## Task prompt
Starting at the first line of the data and stopping after the line that has "Topdan ucuz qiymətə", recast those lines as a Markdown table with the columns Row and Text. Give each line its row number and skip any blank lines.

## Provided records

━━━━━━━━━━━━━━━━━━━━

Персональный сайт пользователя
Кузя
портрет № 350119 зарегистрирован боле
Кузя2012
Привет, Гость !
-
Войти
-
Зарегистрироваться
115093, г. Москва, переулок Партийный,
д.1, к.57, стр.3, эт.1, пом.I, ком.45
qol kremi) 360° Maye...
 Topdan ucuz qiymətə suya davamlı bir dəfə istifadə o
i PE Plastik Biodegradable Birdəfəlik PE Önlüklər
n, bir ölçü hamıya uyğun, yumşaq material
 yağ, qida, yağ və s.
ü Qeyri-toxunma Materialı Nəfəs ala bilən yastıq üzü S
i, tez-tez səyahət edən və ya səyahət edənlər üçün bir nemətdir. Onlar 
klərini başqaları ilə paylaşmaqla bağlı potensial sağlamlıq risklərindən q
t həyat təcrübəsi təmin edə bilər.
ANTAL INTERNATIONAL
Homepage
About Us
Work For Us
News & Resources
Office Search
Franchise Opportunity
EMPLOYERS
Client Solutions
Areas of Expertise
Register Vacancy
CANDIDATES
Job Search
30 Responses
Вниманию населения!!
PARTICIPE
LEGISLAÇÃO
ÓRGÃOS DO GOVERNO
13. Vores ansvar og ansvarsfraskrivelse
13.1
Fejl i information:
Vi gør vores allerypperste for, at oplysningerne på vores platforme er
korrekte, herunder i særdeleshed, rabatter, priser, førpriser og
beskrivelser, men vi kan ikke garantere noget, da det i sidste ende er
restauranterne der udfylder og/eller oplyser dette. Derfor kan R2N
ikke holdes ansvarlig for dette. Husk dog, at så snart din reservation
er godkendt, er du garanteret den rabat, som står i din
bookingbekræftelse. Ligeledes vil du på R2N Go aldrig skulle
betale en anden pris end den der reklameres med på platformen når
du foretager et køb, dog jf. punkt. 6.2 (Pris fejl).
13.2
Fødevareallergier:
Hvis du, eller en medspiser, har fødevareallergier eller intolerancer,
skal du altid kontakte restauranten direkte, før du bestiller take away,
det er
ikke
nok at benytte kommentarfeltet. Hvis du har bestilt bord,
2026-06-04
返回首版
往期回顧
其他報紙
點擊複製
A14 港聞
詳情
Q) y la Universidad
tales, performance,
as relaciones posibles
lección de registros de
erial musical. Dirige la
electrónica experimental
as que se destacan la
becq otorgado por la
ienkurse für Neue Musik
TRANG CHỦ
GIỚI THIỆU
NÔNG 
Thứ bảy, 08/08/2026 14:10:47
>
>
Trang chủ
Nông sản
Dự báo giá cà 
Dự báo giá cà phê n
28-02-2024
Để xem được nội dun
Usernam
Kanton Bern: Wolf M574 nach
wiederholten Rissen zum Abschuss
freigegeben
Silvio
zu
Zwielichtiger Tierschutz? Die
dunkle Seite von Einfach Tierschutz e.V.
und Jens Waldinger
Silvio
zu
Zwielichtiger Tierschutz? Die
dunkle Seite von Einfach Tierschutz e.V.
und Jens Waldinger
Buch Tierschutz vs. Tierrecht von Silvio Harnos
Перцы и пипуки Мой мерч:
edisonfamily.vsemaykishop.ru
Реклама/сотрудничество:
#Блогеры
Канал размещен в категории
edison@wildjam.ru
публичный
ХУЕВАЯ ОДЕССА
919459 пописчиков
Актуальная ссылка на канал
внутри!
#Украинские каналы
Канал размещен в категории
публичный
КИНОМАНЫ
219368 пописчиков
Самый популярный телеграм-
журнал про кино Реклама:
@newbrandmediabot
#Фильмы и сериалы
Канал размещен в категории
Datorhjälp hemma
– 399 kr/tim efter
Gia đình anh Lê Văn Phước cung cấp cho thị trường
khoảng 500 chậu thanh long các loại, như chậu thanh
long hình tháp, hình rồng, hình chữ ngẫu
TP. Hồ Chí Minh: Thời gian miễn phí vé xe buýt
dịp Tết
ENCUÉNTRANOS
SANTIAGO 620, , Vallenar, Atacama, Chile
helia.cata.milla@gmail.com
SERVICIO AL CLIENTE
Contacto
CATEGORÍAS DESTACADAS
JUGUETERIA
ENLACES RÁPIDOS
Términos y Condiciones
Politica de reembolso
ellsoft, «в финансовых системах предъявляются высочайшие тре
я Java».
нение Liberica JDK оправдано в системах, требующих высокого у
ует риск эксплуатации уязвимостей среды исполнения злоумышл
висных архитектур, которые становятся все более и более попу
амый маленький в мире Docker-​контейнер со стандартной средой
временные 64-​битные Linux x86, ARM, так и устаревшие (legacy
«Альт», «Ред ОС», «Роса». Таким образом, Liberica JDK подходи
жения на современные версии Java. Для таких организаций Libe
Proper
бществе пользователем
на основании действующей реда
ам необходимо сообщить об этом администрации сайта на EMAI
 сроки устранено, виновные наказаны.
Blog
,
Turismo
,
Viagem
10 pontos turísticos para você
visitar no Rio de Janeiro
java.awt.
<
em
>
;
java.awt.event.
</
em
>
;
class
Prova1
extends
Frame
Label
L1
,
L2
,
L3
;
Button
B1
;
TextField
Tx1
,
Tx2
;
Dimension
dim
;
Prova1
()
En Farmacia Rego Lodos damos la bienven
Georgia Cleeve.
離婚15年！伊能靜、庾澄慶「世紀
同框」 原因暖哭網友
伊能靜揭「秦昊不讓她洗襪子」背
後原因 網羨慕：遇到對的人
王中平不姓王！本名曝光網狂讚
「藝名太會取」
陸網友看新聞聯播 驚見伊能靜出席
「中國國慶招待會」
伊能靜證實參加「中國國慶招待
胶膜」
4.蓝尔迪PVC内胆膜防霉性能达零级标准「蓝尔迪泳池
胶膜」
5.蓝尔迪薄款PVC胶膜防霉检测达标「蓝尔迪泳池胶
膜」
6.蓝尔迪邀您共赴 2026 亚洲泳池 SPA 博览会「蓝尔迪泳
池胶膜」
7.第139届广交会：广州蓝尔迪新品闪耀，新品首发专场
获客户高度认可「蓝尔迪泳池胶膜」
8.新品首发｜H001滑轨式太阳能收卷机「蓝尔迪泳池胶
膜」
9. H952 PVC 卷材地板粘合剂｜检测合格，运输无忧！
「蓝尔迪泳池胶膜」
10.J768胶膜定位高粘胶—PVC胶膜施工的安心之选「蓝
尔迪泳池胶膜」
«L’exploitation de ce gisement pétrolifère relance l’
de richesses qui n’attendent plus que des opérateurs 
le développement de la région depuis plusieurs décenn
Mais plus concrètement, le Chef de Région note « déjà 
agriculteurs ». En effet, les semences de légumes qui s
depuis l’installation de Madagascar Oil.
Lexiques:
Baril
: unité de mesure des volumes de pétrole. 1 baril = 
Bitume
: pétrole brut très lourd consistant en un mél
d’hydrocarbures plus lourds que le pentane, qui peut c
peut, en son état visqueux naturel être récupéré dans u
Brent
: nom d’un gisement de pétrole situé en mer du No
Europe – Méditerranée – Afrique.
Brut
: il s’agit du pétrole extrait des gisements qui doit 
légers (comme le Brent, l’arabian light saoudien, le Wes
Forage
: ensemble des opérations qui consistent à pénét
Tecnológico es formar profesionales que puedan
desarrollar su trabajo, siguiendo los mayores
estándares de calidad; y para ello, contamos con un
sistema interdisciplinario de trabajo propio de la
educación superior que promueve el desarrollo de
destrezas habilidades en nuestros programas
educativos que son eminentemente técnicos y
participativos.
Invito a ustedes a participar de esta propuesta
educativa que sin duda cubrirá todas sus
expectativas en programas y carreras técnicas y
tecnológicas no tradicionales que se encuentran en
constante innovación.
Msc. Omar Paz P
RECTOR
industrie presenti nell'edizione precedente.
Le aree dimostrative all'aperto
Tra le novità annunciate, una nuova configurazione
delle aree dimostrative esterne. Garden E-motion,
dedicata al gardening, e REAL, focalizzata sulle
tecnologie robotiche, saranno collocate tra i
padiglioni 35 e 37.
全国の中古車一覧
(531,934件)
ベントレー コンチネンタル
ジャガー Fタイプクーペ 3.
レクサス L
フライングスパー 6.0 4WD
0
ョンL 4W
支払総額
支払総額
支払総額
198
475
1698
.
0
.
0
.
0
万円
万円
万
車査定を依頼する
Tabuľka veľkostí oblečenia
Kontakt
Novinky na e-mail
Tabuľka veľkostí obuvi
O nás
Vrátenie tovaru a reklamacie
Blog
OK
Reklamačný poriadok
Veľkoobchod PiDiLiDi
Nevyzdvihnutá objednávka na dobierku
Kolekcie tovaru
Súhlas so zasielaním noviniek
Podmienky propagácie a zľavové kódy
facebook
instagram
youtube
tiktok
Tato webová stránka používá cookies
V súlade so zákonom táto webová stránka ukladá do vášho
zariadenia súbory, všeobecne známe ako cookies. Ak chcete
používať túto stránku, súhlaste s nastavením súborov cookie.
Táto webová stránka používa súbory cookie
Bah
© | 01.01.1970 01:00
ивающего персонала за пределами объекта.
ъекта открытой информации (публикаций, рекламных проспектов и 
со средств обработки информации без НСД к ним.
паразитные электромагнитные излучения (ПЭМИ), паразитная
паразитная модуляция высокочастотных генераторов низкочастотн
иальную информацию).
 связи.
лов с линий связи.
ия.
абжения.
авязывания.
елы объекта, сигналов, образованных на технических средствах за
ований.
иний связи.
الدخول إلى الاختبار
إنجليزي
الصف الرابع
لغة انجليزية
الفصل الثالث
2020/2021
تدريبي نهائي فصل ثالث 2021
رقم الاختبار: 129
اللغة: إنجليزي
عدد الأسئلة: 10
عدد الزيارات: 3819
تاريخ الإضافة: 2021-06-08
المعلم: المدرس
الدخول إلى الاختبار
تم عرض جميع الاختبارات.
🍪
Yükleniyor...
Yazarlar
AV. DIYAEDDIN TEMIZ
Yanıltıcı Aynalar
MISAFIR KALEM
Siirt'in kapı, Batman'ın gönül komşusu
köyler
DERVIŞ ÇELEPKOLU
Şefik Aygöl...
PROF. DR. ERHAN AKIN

━━━━━━━━━━━━━━━━━━━━

## Solution to this task
| Row | Text |
|---|---|
| 1 | Персональный сайт пользователя |
| 2 | Кузя |
| 3 | портрет № 350119 зарегистрирован боле |
| 4 | Кузя2012 |
| 5 | Привет, Гость ! |
| 6 | - |
| 7 | Войти |
| 8 | - |
| 9 | Зарегистрироваться |
| 10 | 115093, г. Москва, переулок Партийный, |
| 11 | д.1, к.57, стр.3, эт.1, пом.I, ком.45 |
| 12 | qol kremi) 360° Maye... |
| 13 |  Topdan ucuz qiymətə suya davamlı bir dəfə istifadə o |